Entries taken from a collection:
##########

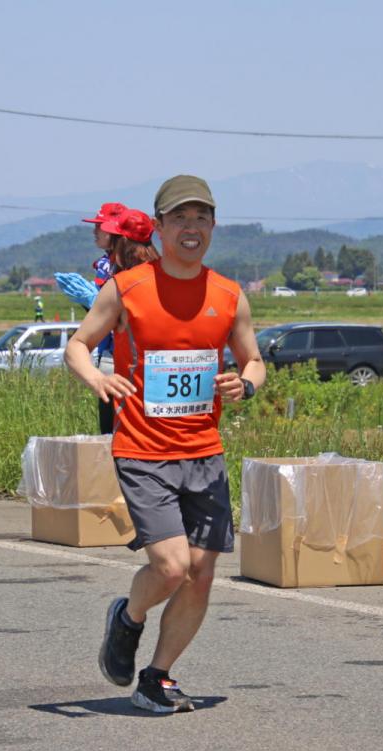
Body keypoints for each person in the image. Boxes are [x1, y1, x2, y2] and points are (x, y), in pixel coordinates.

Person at [65, 175, 266, 713]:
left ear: (213, 227)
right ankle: (128, 617)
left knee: (201, 574)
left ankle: (157, 677)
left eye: (201, 218)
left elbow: (254, 360)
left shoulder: (228, 295)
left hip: (204, 451)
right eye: (180, 218)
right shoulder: (128, 287)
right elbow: (78, 346)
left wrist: (243, 383)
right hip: (142, 448)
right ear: (160, 227)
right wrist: (98, 380)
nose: (192, 228)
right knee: (172, 567)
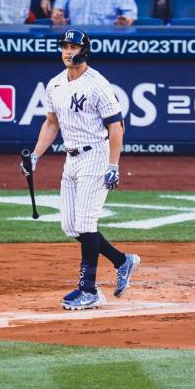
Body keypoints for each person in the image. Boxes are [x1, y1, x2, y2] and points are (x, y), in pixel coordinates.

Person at [19, 29, 141, 310]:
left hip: (96, 156)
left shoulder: (97, 84)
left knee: (86, 224)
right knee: (70, 226)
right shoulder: (54, 85)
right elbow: (51, 123)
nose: (67, 51)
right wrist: (36, 156)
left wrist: (114, 166)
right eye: (64, 46)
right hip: (71, 158)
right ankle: (123, 261)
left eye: (73, 47)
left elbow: (116, 126)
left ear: (84, 50)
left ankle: (89, 290)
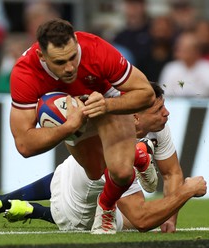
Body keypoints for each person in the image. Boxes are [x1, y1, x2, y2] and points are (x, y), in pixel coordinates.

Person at [0, 83, 207, 232]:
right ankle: (33, 210)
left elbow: (172, 172)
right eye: (158, 109)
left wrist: (171, 219)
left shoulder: (156, 127)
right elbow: (142, 219)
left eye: (163, 106)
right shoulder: (117, 148)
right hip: (72, 214)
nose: (166, 113)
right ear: (134, 117)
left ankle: (4, 201)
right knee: (126, 218)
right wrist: (186, 192)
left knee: (78, 170)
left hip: (70, 177)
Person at [9, 18, 156, 234]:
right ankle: (138, 154)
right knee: (96, 173)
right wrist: (68, 127)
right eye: (60, 62)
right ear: (41, 55)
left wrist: (107, 105)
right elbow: (24, 145)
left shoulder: (96, 49)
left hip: (105, 99)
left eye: (73, 57)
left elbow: (147, 94)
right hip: (70, 114)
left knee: (121, 173)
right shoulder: (24, 73)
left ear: (76, 42)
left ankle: (106, 209)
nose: (69, 68)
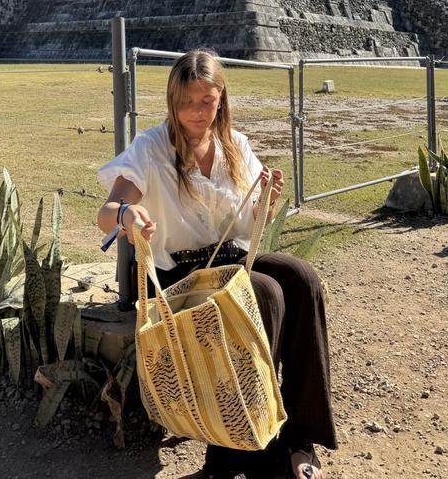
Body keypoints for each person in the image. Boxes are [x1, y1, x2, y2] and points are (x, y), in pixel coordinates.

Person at [98, 49, 337, 479]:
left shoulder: (236, 146)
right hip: (180, 276)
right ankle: (255, 451)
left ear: (221, 97)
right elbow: (108, 209)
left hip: (230, 260)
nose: (196, 112)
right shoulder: (150, 148)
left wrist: (266, 200)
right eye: (186, 102)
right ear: (172, 101)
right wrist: (127, 216)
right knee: (264, 293)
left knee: (302, 279)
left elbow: (248, 225)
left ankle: (299, 437)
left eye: (206, 101)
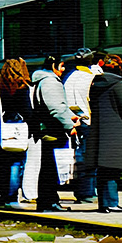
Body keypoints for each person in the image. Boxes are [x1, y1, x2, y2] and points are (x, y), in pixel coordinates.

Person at [85, 54, 122, 213]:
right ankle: (112, 203)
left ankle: (104, 203)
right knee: (113, 169)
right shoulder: (118, 85)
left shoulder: (94, 84)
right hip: (117, 131)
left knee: (103, 169)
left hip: (100, 130)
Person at [29, 55, 79, 212]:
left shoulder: (40, 80)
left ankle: (48, 201)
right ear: (54, 65)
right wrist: (70, 125)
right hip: (52, 130)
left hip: (45, 128)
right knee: (51, 168)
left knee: (47, 167)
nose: (63, 70)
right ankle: (49, 202)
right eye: (62, 66)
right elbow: (56, 108)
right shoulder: (50, 81)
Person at [0, 58, 32, 208]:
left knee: (3, 164)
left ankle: (1, 197)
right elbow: (27, 111)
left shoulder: (0, 85)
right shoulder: (22, 86)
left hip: (3, 128)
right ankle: (12, 198)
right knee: (16, 163)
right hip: (18, 129)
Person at [62, 49, 100, 203]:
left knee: (79, 157)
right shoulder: (92, 76)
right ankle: (88, 192)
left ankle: (81, 191)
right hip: (89, 120)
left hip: (75, 120)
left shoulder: (69, 77)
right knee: (90, 159)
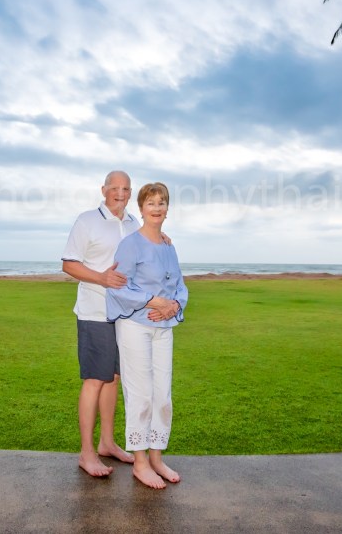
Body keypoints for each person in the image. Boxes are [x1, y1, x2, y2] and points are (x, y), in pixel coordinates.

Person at [106, 182, 187, 489]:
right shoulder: (130, 244)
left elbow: (179, 285)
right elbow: (118, 286)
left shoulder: (168, 246)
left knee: (162, 395)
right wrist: (154, 302)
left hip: (164, 328)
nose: (157, 208)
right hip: (135, 326)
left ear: (167, 209)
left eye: (161, 203)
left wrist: (174, 306)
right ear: (141, 209)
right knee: (140, 393)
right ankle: (140, 463)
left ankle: (156, 457)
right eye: (151, 203)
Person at [62, 171, 139, 476]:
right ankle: (87, 453)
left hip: (124, 315)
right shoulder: (87, 220)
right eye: (114, 188)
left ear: (130, 192)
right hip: (95, 313)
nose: (120, 193)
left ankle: (107, 443)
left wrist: (162, 239)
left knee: (114, 378)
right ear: (103, 190)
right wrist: (102, 278)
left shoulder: (133, 223)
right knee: (95, 379)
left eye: (126, 188)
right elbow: (69, 264)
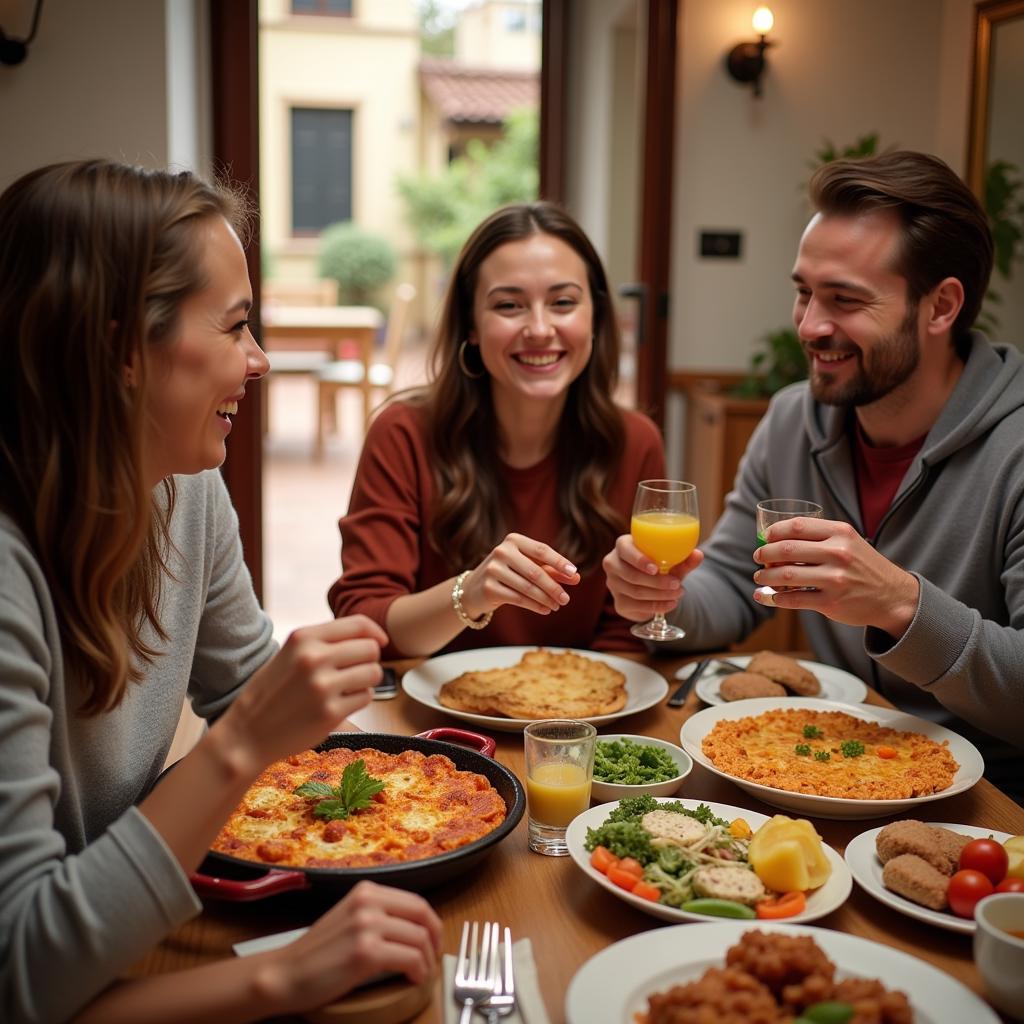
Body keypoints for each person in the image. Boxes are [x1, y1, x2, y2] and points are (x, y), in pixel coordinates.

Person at [0, 159, 441, 1024]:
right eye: (237, 326)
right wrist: (283, 976)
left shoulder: (182, 485)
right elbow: (19, 975)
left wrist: (410, 817)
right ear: (122, 350)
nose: (262, 358)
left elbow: (244, 681)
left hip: (136, 935)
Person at [604, 150, 1024, 799]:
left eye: (845, 300)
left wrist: (902, 604)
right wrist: (663, 597)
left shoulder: (1015, 449)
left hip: (990, 805)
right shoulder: (791, 420)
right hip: (820, 774)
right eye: (803, 292)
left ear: (940, 307)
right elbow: (733, 585)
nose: (809, 325)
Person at [329, 202, 665, 658]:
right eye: (509, 305)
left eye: (563, 302)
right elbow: (366, 623)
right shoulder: (403, 433)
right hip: (430, 724)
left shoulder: (634, 441)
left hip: (584, 721)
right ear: (470, 324)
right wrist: (470, 594)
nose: (540, 329)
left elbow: (627, 634)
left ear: (595, 318)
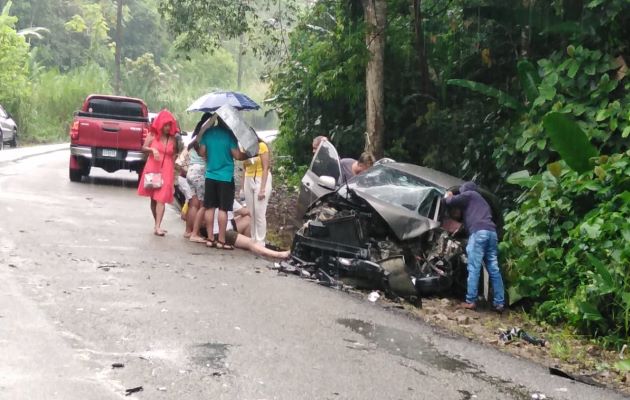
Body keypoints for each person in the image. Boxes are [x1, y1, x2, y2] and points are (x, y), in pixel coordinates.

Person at [444, 182, 505, 312]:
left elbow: (449, 201)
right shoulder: (482, 203)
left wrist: (449, 195)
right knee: (494, 269)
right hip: (491, 234)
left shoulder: (470, 195)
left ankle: (470, 301)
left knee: (474, 267)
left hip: (479, 234)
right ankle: (499, 303)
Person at [196, 115, 248, 249]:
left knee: (209, 207)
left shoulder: (207, 133)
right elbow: (237, 155)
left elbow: (202, 153)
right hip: (225, 177)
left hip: (210, 175)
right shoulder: (230, 135)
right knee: (223, 209)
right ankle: (221, 240)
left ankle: (209, 238)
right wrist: (248, 154)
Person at [137, 109, 179, 236]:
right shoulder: (153, 135)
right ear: (160, 124)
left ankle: (158, 226)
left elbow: (175, 154)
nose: (167, 128)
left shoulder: (173, 139)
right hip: (153, 168)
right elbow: (143, 148)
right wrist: (152, 150)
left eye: (169, 125)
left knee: (161, 198)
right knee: (153, 199)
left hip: (167, 169)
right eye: (165, 125)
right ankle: (157, 223)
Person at [186, 113, 213, 242]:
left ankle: (188, 231)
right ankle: (195, 234)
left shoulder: (195, 137)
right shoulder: (206, 137)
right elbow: (206, 156)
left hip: (190, 170)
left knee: (193, 204)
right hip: (200, 171)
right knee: (203, 205)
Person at [241, 138, 272, 245]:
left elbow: (265, 167)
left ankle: (261, 240)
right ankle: (253, 238)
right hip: (248, 178)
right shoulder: (244, 149)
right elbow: (244, 168)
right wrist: (242, 188)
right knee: (251, 212)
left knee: (259, 212)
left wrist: (262, 188)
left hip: (260, 178)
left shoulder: (262, 146)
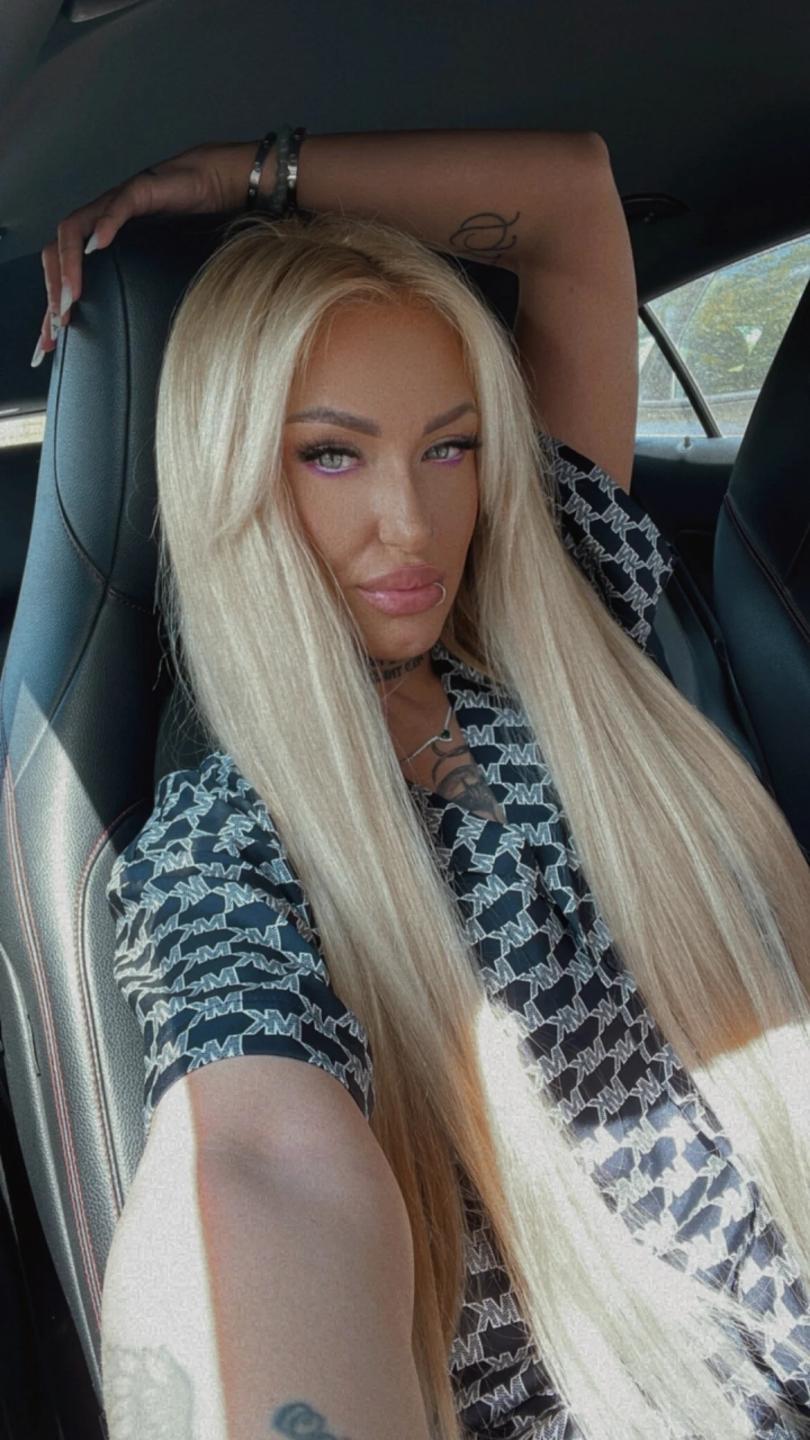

##########

### TASK GOAL
Identify the lines above that contain the word "nose", then copy them.

### EXERCISE OUTPUT
nose: (192, 228)
nose: (67, 51)
nose: (166, 113)
nose: (69, 68)
nose: (196, 112)
nose: (63, 70)
nose: (157, 208)
nose: (120, 193)
nose: (262, 358)
nose: (809, 325)
nose: (540, 329)
nose: (167, 128)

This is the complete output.